On the other hand good things happen very quickly in close to 50 countries and jurisdictions, rich and poor, that have quietly enacted renewable energy legislation for the purpose of creating energy markets. Quietly, as not to attract friction with so called ‘trade’ agreements. Its a logical process because the fossil and nuclear energy sectors have become freeloaders in terms of free use of public infrastructures such as global military protections, huge cash handouts that serve no real R & D purposes and externalized destruction costs exceeding the wealth of nations. This will not change over night but measures like legalizing grid access for renewables, local fleet procurement of electric vehicles etc. levels the marketplace somewhat. The fossil fuel industry has the financial security of a two centuries contract, give the renewable providers a contract for a few years. The effects are dramatic, in China wind power grew thirty fold in four years, much faster than planned after renewable energy legislation was passed in 2005. A similar process is underway in Ontario, in Brazil in 2011 wind energy became for the first time cheaper than fossil energy based on conventional, non inclusive calculation.
So what is the problem? 
A growing climate denial drum beat in North America is only part of an even broader intellectual illness that has locked itself into the abstract theory of neoliberal economics which is joined at the hip to the fossil fuel dogma. It is a warlike thought structure and it does create a climate of conformism. Part of this orthodoxy is to observe taboos like the one that forbids to mention anti-democratically enacted protectionism like NAFTA chapter 6 which restricts Canada’s freedom to trade energy.

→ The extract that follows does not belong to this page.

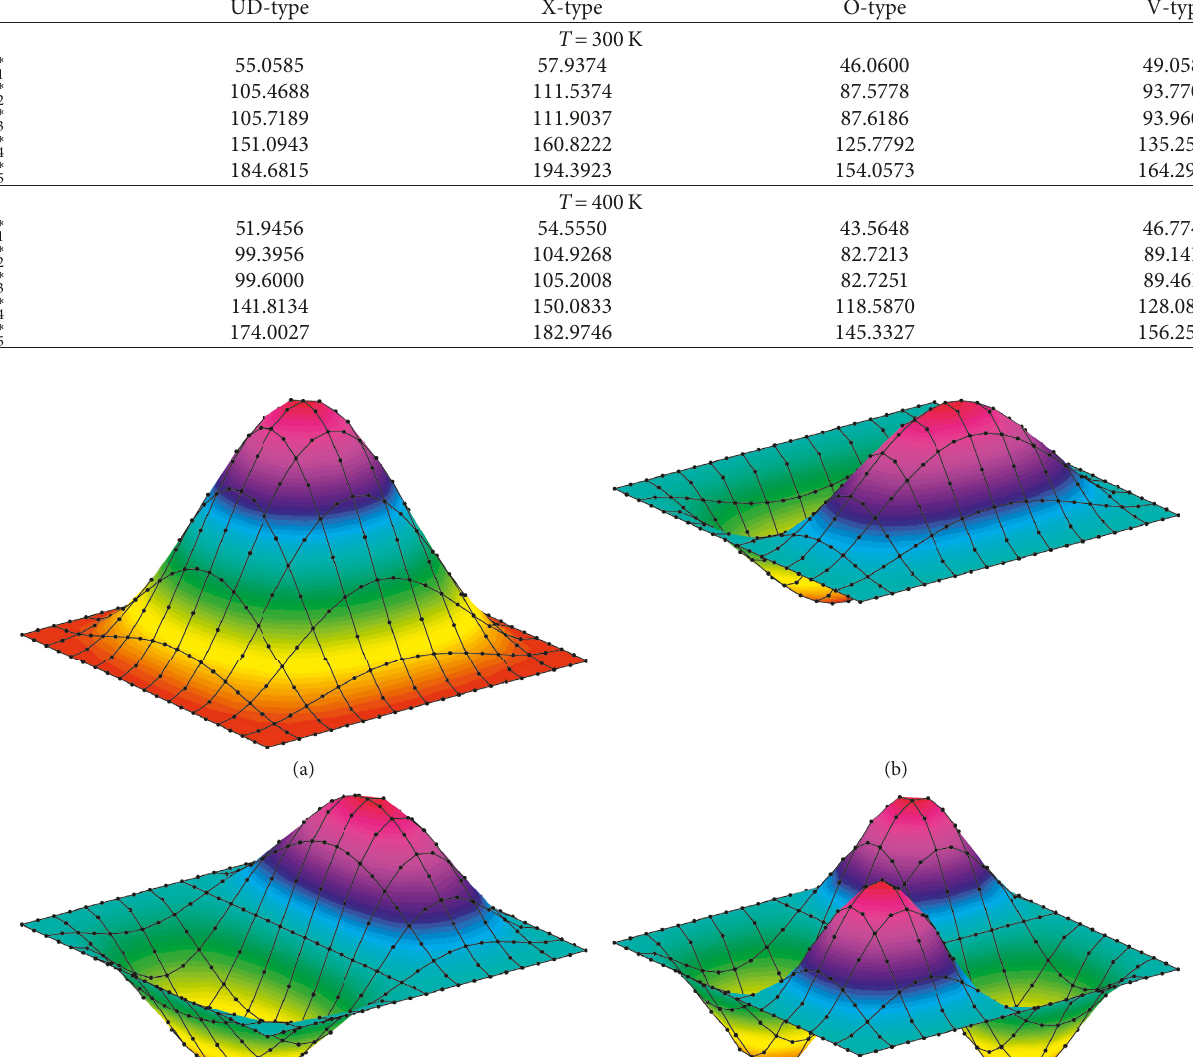
Table 4: The first five nondimensional fundamental frequencies of fully clamped shell.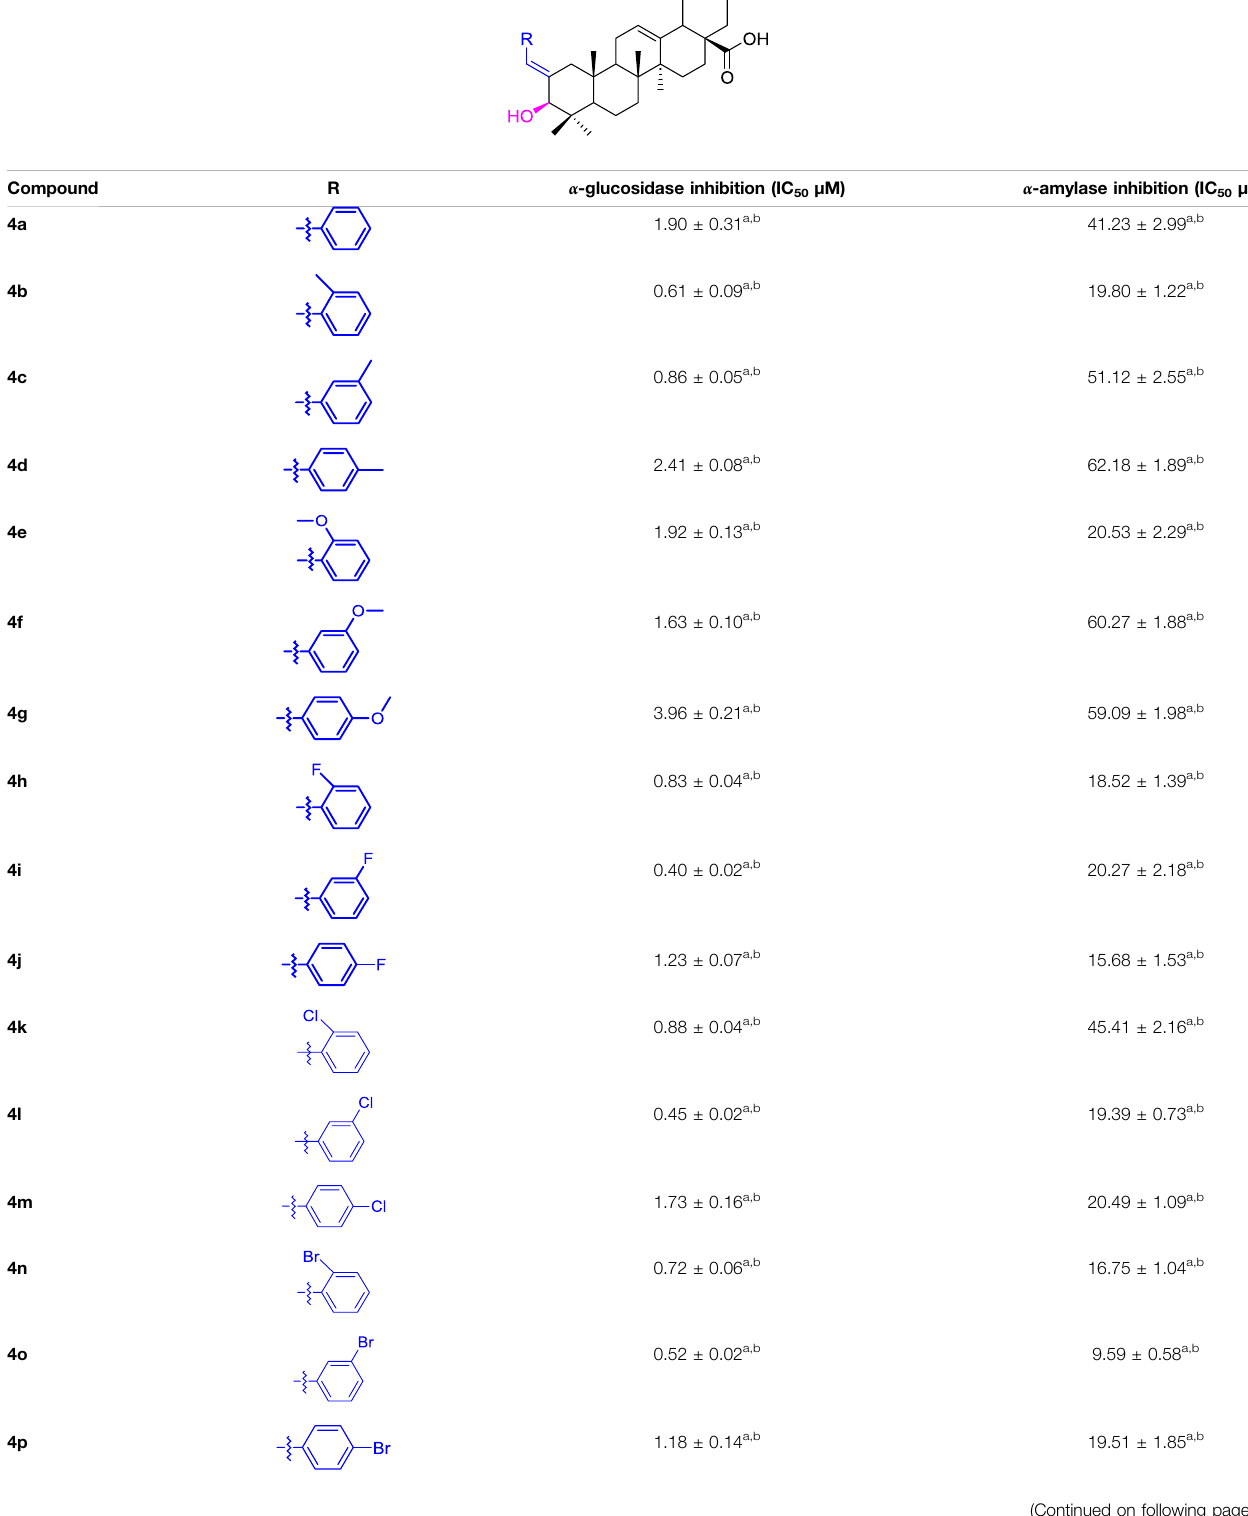
TABLE 1 | Inhibition of OA analogs ( 4a – 4s ) on α -glucosidase and α -amylase.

The controversial spectre of natural gas fracturing in Yukon gains momentum. Nobody introduced a meaningful problem frame that would include the incomparably heavy climate impact of natural gas emissions in general. Or the need for solidarity and dialogue with poor countries who are being injured with the implied distortion of renewable energy as economic burden. Or that the Eagle Plain development in conjunction with the Alaska Gas Pipeline, the latter seems to be okayed now between Washington and Ottawa, could suck us dry so fast we would not know what hit us. Nobody pointed out that North Slope gas aside, six trillion cubic feet from Eagle Plain could supply the Alaska pipeline for five to six years while all our own energy security considerations may have been stopped or sidelined. It’s worth mentioning because gas reserves, conventional or shale, go empty much, much faster than projected these days. Look at the Barnett Shale disappointment in Texas.